Spowiedź / PROZA
Obojętność była jej obca, tak samo jak
powściągliwość, czy rezerwa. Ktoś
powiedział kiedyś – egzaltowana, inny -
złośnica, jeszcze inny – żywe sreberko.
Każde z tych określeń korespondowało z
silną emocjonalnością, która budowała
osobowość z pozoru silną, z pozoru pełną
życia. Z pozoru – bo emocje utrudniały,
komplikowały nawet to, co (z pozoru?)
proste. I to – proste – dusiły na amen –
zaciskając w pętlę..
Obojętność zdawała się być oazą świętego
spokoju, balsamicznej ciszy, braku bólu i
wszelkich niepotrzebnych do życia „poczuć”

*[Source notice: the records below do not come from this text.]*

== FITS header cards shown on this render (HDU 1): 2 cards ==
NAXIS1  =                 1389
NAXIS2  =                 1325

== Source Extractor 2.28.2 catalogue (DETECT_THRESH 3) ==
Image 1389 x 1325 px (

– winy, krzywdy, rozczarowania...
„Poczucia” były wredne i wpełzały tam,
gdzie nie powinny. Rujnowały każdą próbę
zbudowania łagodności na solidnych
fundamentach. Pożerały każdą, nawet
najbardziej nieśmiałą myśl o wybaczeniu.
Proboszcz podczas kolędy spoglądał ze
zrozumieniem. Nawet wspólczuciem, gdy hardo
rzuciła:
- Od tamtego czasu nie byłam u spowiedzi –
nie umiem się przełamać, bo już pękłam.
Rozgrzeszenia nie będzie i tak. Bo nie ma
wybaczenia, bo nie potrafię.
- Wiem, rozumiem panią. I wiem, jak
konfesjonał może krępować. Tu – w
kalendarzu - jest mój numer telefonu.
Zachęcam. Umówimy się. Wyspowiadam w
kancelarii, jeśli tak pani woli.
Nie dopowiedziała tego, co już dawno temu
wymyśliła, by się usprawiedliwić.
Racjonalny argument wywiedziony z warunków
spowiedzi. „Żal za grzechy, mocne
postanowienie poprawy i zadośćuczynienie.”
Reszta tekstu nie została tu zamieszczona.